■ Directions ■
**A)** Can you reproduce the entire passage on accomplice testimony and corroboration word for word?
**B)** Which lines of the records contain the string "שקלים", with case counting? Copy each of those lines.

■ Study text ■
* * * *
We do not doubt that a rickshaw was used
because rickshaw tracks were discovered by the well long before anybody had
suggested that a rickshaw had been used. But we find it difficult to resist the
inference that this witness was an accomplice so far as the disposal of the
body was concerned.
Consequently, he is in much the same category
so far as credibility is concerned, That brings us at once to the rule that
save in exceptional circumstances one accomplice cannot be used to corroborate
another, nor can he be used to corroborate a person who though not an
accomplice is no more reliable than one. We have therefore either to seek
corroboration of a kind which will implicate the appellant apart from the
confession or find strong reasons for using Gurubachan's confession for that
purpose. Of course, against Gurubachan there is no difficulty, but against the
appellant the position is not as easy.
We will therefore examine the reliability of
Gurubachan's confession against the appellant. Now there are some glaring
irregularities regarding this confession and though it was safe for the
Sessions Judge and the High Court to act on it as against Gurubachan because he
adhered to it throughout the sessions trial despite his pleader's efforts to
show the contrary, a very different position emerges when we come to the
appellant.
* * * *
■ Supplied data ■
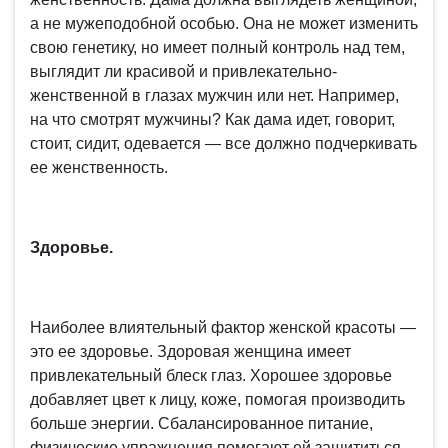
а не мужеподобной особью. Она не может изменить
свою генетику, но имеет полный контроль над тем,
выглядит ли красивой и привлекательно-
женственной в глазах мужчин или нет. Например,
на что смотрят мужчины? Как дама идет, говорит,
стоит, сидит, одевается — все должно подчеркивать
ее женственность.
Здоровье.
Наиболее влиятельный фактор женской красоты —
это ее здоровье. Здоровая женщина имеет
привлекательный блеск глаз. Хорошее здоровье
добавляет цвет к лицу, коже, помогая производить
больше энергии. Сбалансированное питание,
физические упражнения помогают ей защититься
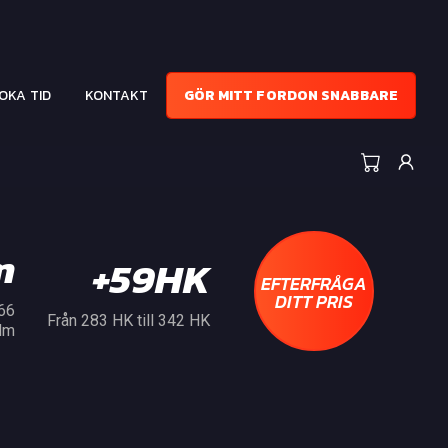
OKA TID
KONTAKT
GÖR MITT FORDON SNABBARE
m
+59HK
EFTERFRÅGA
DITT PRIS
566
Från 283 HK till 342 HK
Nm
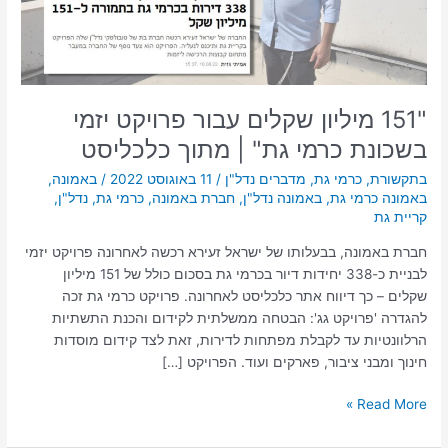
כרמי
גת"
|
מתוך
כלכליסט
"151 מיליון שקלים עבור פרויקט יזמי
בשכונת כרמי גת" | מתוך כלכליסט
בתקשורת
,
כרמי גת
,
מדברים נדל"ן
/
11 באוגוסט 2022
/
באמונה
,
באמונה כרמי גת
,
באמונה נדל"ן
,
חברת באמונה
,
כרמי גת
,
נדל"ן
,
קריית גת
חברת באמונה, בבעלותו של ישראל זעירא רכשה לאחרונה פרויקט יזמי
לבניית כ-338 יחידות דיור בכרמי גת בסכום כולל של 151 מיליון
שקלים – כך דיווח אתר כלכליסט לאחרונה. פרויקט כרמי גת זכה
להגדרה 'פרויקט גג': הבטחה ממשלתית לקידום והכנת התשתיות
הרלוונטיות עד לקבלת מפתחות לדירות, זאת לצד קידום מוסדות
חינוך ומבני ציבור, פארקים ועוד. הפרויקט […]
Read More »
* * * *
■ Replies ■
**A)**
We do not doubt that a rickshaw was used
because rickshaw tracks were discovered by the well long before anybody had
suggested that a rickshaw had been used. But we find it difficult to resist the
inference that this witness was an accomplice so far as the disposal of the
body was concerned.
Consequently, he is in much the same category
so far as credibility is concerned, That brings us at once to the rule that
save in exceptional circumstances one accomplice cannot be used to corroborate
another, nor can he be used to corroborate a person who though not an
accomplice is no more reliable than one. We have therefore either to seek
corroboration of a kind which will implicate the appellant apart from the
confession or find strong reasons for using Gurubachan's confession for that
purpose. Of course, against Gurubachan there is no difficulty, but against the
appellant the position is not as easy.
We will therefore examine the reliability of
Gurubachan's confession against the appellant. Now there are some glaring
irregularities regarding this confession and though it was safe for the
Sessions Judge and the High Court to act on it as against Gurubachan because he
adhered to it throughout the sessions trial despite his pleader's efforts to
show the contrary, a very different position emerges when we come to the
appellant.

**B)**
"151 מיליון שקלים עבור פרויקט יזמי
שקלים – כך דיווח אתר כלכליסט לאחרונה. פרויקט כרמי גת זכה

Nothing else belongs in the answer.